Saturday, May 5, 2007

What is a Writing-Intensive Course?

What is a Writing-Intensive course?

Definition:

A W course is one that fulfills the following conditions:
  1. Students have opportunities to use writing as a way of learning the content of the course and are taught to write in the forms and for the purposes that are typical of the disciplines and/or professions, in ways that are clearly distinguished from remedial and foundational skills courses.
  2. Examples of writing within the disciplines are used as a means of instruction about typical structures, modes of reasoning, styles of address, and the use of technical language and of evidence.
  3. Students receive appropriate feedback and response to their writing that is based on explicit criteria and is directed at improving the quality of their writing.
  4. Revision is built into the process of writing for formal assignments, usually in terms of revisions of the same paper, or alternatively, in revisions accomplished through successive similar assignments.
  5. At least half the course grade is based on written work for which students receive feedback (see Criterion 3).

Individual Writing Presentations

This tutorial assignment, worth fifteen percent of the Course grade, is an opportunity for peer-editing.

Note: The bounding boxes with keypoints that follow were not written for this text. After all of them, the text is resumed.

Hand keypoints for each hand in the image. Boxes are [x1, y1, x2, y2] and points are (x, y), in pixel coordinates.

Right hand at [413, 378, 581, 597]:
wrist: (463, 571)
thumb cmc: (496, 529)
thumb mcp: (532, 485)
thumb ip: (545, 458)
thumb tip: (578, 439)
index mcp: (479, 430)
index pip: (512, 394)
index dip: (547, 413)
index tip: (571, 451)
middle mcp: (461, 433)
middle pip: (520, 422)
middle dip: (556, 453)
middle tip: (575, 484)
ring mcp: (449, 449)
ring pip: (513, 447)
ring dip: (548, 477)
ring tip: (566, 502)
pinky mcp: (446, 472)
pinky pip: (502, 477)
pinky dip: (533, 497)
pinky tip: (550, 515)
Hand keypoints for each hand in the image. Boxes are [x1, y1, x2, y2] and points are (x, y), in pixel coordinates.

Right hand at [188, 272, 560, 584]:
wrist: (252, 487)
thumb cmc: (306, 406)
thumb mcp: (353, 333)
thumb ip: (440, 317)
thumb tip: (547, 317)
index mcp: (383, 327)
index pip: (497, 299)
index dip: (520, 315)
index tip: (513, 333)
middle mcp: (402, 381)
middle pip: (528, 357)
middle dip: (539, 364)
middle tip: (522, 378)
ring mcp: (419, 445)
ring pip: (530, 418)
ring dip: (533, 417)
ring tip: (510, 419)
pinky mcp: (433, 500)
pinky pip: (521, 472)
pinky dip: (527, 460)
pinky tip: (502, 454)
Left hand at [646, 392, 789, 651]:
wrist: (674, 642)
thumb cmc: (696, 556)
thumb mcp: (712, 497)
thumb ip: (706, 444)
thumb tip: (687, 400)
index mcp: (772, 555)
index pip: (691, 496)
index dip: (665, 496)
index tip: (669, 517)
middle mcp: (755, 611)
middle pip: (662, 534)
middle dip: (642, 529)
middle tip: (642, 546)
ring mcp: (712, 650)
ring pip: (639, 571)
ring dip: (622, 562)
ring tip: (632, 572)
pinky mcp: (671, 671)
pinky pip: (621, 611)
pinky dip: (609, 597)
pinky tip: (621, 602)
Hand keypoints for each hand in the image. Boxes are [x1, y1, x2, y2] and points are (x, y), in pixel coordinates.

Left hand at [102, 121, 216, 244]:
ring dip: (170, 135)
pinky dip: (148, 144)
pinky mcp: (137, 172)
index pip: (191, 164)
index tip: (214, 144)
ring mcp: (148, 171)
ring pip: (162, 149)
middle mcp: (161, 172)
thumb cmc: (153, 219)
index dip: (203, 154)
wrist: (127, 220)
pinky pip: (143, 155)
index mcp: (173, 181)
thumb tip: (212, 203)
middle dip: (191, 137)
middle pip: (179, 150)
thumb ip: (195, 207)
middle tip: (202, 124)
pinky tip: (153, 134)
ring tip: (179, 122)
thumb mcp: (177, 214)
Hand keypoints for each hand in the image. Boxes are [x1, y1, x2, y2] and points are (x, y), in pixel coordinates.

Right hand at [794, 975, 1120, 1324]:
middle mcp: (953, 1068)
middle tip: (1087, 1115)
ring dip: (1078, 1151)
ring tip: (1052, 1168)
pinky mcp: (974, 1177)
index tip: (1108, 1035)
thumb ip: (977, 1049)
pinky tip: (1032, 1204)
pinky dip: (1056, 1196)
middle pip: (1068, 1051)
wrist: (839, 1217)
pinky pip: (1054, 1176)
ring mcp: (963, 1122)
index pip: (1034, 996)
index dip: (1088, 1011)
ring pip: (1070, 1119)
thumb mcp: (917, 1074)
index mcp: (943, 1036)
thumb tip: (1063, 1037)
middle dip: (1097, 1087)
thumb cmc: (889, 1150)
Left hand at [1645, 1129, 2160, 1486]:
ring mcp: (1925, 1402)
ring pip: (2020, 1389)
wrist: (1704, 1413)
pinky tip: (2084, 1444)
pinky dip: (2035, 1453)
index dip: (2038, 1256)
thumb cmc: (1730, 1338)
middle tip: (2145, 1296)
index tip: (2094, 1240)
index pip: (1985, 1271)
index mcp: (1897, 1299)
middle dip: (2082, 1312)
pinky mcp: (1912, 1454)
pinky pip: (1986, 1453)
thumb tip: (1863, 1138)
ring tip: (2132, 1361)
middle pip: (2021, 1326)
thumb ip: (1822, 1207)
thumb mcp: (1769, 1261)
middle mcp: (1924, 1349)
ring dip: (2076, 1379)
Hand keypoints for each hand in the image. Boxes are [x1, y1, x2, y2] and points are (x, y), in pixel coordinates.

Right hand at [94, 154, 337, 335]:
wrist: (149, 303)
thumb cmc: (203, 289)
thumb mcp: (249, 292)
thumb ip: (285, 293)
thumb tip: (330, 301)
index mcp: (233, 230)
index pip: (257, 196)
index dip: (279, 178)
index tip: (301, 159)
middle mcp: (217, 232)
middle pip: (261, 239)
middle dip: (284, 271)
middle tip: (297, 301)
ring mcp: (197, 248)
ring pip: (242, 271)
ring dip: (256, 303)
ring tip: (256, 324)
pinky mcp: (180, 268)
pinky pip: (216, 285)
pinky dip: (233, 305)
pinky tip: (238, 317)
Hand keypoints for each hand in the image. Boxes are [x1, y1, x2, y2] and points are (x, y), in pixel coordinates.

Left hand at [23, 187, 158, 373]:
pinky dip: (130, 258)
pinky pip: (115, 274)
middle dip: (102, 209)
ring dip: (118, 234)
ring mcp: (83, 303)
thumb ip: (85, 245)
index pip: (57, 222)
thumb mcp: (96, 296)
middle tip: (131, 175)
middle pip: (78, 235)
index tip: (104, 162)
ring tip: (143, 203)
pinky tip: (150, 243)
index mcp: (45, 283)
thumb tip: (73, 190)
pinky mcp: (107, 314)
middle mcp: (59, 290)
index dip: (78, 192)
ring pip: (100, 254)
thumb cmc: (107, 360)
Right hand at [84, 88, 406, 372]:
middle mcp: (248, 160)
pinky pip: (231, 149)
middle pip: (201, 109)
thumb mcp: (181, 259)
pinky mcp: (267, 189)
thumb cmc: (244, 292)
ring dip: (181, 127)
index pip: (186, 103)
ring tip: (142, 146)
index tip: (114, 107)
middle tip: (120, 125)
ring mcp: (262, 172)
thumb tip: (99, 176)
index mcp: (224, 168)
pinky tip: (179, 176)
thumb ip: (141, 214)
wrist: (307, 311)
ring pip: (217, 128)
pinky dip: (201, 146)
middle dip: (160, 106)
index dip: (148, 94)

Twelve-week writing circuit:

  1. Course week two, Monday May 14th: write in tutorial a one-page response to the question "Should novels, works of literary art, be used as weapons in partisan battles about God?" and present to Tutorial leader for five-percent credit.
  2. Course week four, Monday May 28th: in tutorial, groups of four or less read each others' one-page response papers and provide peer evaluation to be used for a first revision.
  3. Course week seven, Monday June 18th: in tutorial, groups of four or less read each others' first revision of the one-page response papers and provide peer evaluation to be used for a final revision. First revision presented to Tutorial leader for grading.
  4. Course week eight, Monday June 25th: first revision returned graded.
  5. Course week eleven, Monday July 16th: in tutorial, groups of four or less read each others' final revision of the one-page response papers and provide peer evaluation. Final revision and peer evaluations presented to Tutorial leader.
  6. Course week thirteen, Monday July 30th: final revision returned graded.

Nb. The draught, completed, receives five percent; the first revision is worth five percent; and the final revision is worth five percent, for an Assignment total of fifteen percent of the course grade.